Öğretmenlerin hizmet içi eğitiminin tüm dünyada olduğu ve araştırmalarda görüldüğü gibi harmanlanmış yani yüz yüze ve online yapılması önemlidir. Bu eğitimlerin etkisini sağlayacak olan ise okulda bu sürecin takip ve devamlılığının sağlanmasıdır ki bizim sistemimizde kesinlikle yapılmıyor. Tüm bu hizmet içi eğitim sorunlarına ragmen beş yılda, bunun sadece dört yılı sahada olmak üzere, 85 binden fazla öğretmene hizmet içi eğitim vermiş olan Öğretmen Akademisi Vakfı-ÖRAV hakkında yapılan bir takım karalama çalışmaları sonucunda bu çalışma da durduruldu.
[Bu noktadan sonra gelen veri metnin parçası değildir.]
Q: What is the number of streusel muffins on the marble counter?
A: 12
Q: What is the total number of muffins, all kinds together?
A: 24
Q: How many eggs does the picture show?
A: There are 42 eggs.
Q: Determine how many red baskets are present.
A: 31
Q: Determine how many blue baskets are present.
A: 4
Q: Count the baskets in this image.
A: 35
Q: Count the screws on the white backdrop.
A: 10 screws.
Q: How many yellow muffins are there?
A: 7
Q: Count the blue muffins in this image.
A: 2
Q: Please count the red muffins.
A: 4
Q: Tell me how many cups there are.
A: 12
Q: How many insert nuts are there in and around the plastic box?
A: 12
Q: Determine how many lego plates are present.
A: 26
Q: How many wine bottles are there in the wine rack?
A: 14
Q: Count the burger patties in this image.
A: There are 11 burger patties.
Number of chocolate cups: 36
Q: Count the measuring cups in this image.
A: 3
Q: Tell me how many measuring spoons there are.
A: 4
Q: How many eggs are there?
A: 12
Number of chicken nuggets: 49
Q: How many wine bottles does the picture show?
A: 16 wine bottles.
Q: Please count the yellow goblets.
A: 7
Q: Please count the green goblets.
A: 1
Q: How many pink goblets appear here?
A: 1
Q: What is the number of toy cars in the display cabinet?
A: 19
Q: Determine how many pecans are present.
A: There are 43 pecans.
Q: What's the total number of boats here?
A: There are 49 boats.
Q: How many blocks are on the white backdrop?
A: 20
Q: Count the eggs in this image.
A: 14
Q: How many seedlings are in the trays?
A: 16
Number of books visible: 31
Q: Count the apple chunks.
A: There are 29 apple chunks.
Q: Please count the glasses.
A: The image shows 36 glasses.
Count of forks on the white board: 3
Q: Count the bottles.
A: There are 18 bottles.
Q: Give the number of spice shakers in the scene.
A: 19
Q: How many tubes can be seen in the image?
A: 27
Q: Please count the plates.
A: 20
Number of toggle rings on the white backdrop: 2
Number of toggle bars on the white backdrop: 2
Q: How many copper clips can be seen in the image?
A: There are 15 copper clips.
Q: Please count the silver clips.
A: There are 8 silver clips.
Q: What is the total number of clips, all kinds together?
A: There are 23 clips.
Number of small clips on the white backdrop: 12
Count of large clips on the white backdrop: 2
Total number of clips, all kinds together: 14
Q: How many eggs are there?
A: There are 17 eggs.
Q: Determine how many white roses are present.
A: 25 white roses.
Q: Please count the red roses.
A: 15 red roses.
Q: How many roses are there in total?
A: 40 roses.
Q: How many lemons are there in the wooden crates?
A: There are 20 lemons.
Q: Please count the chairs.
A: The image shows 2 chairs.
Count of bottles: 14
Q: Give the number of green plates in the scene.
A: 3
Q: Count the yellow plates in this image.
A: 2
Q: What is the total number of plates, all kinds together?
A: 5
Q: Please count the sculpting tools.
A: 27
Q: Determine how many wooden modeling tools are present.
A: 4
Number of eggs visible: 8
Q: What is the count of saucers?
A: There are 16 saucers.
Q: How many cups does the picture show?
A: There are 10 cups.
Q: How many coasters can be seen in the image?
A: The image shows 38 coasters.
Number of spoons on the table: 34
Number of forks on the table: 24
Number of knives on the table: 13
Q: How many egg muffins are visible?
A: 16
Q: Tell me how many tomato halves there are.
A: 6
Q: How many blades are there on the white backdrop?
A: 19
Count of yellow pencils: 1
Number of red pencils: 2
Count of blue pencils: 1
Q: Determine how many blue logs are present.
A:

Bu yıl ilk kez öğretmen atamalarında kullanılmaya esas olan KPSS’de öğretmenler için alanlarından sınav uygulandı. Bu en azından öğretmen adayı gençlerin bir beklentilerini karşılamış olmasından dolayı olumlu karşılandı.
Ulusal Öğretmen Strateji Belgesi
Ömer Dinçer döneminde yapılan en önemli icraatlardan birisi olan geniş katılımlı bir çalışma olan Ulusal Öğretmen Strateji belgesi hazırlığıydı. Bu çalışma çok geniş tarafların görüşleri ile şekillendirilmiş ve uygulamaya hazır hale gelmişken bakan değişikliği gerçekleşti. Nabi Avcı ise doğal olarak bu çalışma ile ilgili daha fazla görüş almak istedi ve bir kez daha taraflardan görüş alındı ancak halen yayınlanmadı. Duyumlarımız ulusal öğretmen stratejisi belgesinin 2014 yılında yayınlanıp uygulanacağı yönünde. Umarım bu belge bilmediğimiz son hali ile sorunlar yumağı haline gelmiş öğretmenlik mesleğinin her tarafına umut aşılayacak şekilde uygulanır.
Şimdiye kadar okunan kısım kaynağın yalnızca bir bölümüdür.